Bobby mengklaim bahwa Komisi I hanya mengatur investigasi ekslusifitas melalui publisher right. Ia menyebut nantinya justru akan lebih memudahkan untuk produksi berita karena bisa lebih variatif dan menguntungkan platform digital.
"Kita ini kan ingin bahwa Pers memiliki yang di daerah di mana-mana ada punya publisher rights atau hak siar atau dia itu dilindungi, sehingga produksi berita itu akan menjadi lebih variatif lebih banyak dan kalau ditayangkan di platform digital yang bikin berita pertama dapat uang. Bagus toh ini publisher rights," kata Bobby.
Lebih jauh, Bobby menyebut tujuannya agar informasi tentang hukum dalam pemberitaan tidak bisa disiarkan dalam over the top (OTT) seperti Netflix, Video, Prime Video dam sebagainya.
"Yang kita tidak ingin adalah kalau yang berkaitan dengan hal-hal yang sangat sensitif, contohnya dengan kasus hukum, kasus terorisme. Karena tayangan-tayangan tersebut itu jurnalisme investigasinya memberikan pandangan. Pandangan itu yang bagaimana kita menilai objektifitasnya," kata Bobby.
Lalu, Bobby mencontohkan kasus kopi Sianida dengan korban Mirna. Menurut dia, kopi sianida ini ditayangkan di platform Netflix.

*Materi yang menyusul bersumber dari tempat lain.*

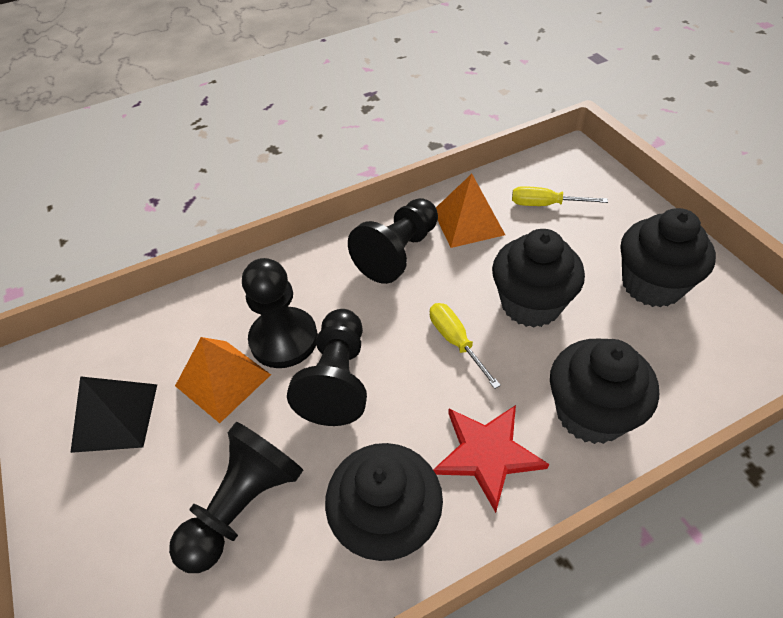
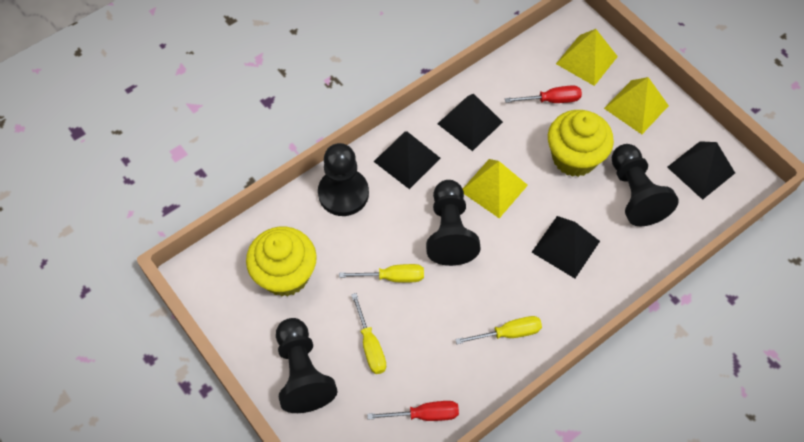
black cupcake: 4 -> 0
black pyramid: 1 -> 4
orange pyramid: 2 -> 0
red screwdriver: 0 -> 2
red star: 1 -> 0
yellow cupcake: 0 -> 2
yellow pyramid: 0 -> 3
yellow screwdriver: 2 -> 3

"Nah kalau terhadap suatu kasus gampang saja lah, Kopi Sianida kan sekarang ada filmnya, filmnya ditayangkan di mana? Di Netflix bukan di tempat lain. Nah kalau di Netflix apa? Tangan kita enggak bisa menjangkau, nah kalau yang seperti ini gimana dong? Kasus hukum sudah diputuskan, ada filmnya, kronologisnya, ada pandangan-pandangannya. Ini bisa berbahaya membuat publik tidak percaya sistem hukum kita," tegasnya.